ARBEITSAUFTRAG 1
Fassen Sie im Textauszug den Absatz, der mit „Musik ist überall in meinem Leben“ beginnt, in einem kürzeren Satz zusammen und behalten Sie dabei seine wesentlichen Angaben bei.

TEXTAUSZUG
▼
Kaja Vetter (c) privat

„Jede der vier Frauen ist ein bisschen Kaja“

Ein Gespräch mit Kaja Vetter über Pannen beim Konzert-Catering, die Schwierigkeiten zwischenmenschlicher Beziehungen und ihren Roman DAS LIED DER FREUNDSCHAFT.

 

 

Liebe Kaja Vetter, fangen wir direkt mit einer schwierigen Frage an: Ohne was könnten Sie am wenigsten leben – Bücher, Musik oder Freundschaft?

Kaja Vetter: „Das ist wirklich eine schwierige Frage! Ein Leben ohne Bücher? Ich liebe diese Stunden auf der Couch oder am Strand, am besten mit Tee und Schokolade, wenn ich den Abenteuern eines Romanhelden (oder einer Heldin!) folge.

Musik ist überall in meinem Leben, im Hintergrund beim Arbeiten, Schreiben, Kochen, im Vordergrund bei Konzerten meiner Lieblingsbands hier in Neuseeland.
▲
[Gespeicherte Dateneinträge]
▼
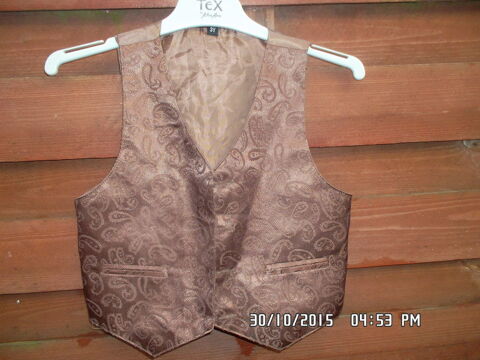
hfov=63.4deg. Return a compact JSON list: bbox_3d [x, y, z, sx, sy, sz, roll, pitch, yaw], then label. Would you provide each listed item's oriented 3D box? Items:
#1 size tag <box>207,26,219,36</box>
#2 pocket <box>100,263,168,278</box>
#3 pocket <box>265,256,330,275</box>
[{"bbox_3d":[-0.029,-0.162,0.420,0.011,0.011,0.002,-3,11,-5],"label":"size tag"},{"bbox_3d":[-0.123,0.106,0.453,0.077,0.013,0.006,3,11,-1],"label":"pocket"},{"bbox_3d":[0.070,0.105,0.471,0.080,0.013,0.006,-4,12,-10],"label":"pocket"}]

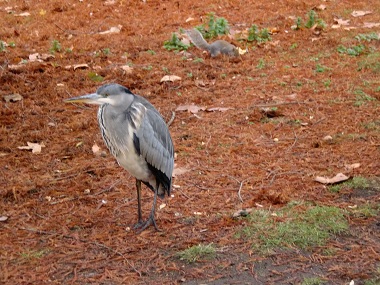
▲
ARBEITSAUFTRAG 2
Benennen Sie in allen Datensätzen „Items“ in „Objects“ um und geben Sie die Datensätze ansonsten unverändert wieder, jedoch ohne die Bilder.

ENDGÜLTIGE ANTWORT 1
Musik begleitet mich überall: im Hintergrund beim Arbeiten, Schreiben und Kochen und im Vordergrund bei Konzerten meiner Lieblingsbands in Neuseeland.

ENDGÜLTIGE ANTWORT 2
hfov=63.4deg. Return a compact JSON list: bbox_3d [x, y, z, sx, sy, sz, roll, pitch, yaw], then label. Would you provide each listed item's oriented 3D box? Objects:
#1 size tag <box>207,26,219,36</box>
#2 pocket <box>100,263,168,278</box>
#3 pocket <box>265,256,330,275</box>
[{"bbox_3d":[-0.029,-0.162,0.420,0.011,0.011,0.002,-3,11,-5],"label":"size tag"},{"bbox_3d":[-0.123,0.106,0.453,0.077,0.013,0.006,3,11,-1],"label":"pocket"},{"bbox_3d":[0.070,0.105,0.471,0.080,0.013,0.006,-4,12,-10],"label":"pocket"}]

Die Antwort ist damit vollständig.